But there is a way, which I learnt from the book Deep Work, I talk more about it here. TL;DR work in blocks of 30 minutes, and for the blocks have your notifications turned off and social and other time chewing sites blocked. All the working blocks are yet another small pockets of solitude.

I have discovered the more of such pockets I sprinkle throughout my day, the better I feel at the end of it. At it's core the idea of making pockets of solitude is deliberately allowing yourself to get bored. And getting bored is not such a bad thing, especially when it's helping you stay sane. If you're waiting in a queue watch out don't just leap for your phone, wait, think. Make waiting in the queue a pocket of solitude. And if nothing works just force yourself to lie down and stare at the fucking ceiling for 30 minutes. There are ways and opportunities to create pockets of solitude, more than what I have discovered and shared with you in this article, I hope you find them and tweet them to me.

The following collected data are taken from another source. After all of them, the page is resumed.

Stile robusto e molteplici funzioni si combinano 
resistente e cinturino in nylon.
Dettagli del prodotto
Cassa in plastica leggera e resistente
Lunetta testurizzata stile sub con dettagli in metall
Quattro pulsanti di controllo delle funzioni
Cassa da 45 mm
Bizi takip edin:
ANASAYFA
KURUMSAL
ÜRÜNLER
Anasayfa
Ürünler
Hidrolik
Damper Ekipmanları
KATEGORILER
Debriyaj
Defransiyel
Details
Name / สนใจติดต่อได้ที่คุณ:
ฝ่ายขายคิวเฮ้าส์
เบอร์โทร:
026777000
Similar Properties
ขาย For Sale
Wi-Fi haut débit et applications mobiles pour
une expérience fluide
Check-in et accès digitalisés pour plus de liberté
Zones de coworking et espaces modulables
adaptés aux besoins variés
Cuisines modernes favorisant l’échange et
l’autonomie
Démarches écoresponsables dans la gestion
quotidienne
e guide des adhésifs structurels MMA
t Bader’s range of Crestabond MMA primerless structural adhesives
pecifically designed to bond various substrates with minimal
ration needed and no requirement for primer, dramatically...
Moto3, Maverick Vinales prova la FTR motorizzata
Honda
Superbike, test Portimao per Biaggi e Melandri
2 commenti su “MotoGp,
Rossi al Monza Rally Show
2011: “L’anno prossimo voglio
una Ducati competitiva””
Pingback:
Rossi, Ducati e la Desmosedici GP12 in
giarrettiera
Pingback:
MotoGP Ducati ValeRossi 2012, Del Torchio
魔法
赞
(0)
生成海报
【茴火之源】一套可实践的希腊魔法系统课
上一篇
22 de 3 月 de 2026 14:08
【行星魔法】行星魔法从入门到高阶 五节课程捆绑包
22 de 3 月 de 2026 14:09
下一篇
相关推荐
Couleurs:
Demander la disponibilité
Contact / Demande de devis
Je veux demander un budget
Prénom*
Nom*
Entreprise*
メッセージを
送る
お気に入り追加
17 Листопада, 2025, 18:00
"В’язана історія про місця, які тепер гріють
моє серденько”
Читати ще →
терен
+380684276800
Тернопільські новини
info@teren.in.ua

One important thing that contributed towards me conjuring this article was my personal frustration from watching people around me constantly picking up and staring at their phones, erasing their fingerprints against the glass. Even as I was closing this article I noticed the phone on the desk in-front of me buzzed, I looked up, it was my coworker’s, he picked it and as the blue light from the phone flooded his tired eyes, he smiled.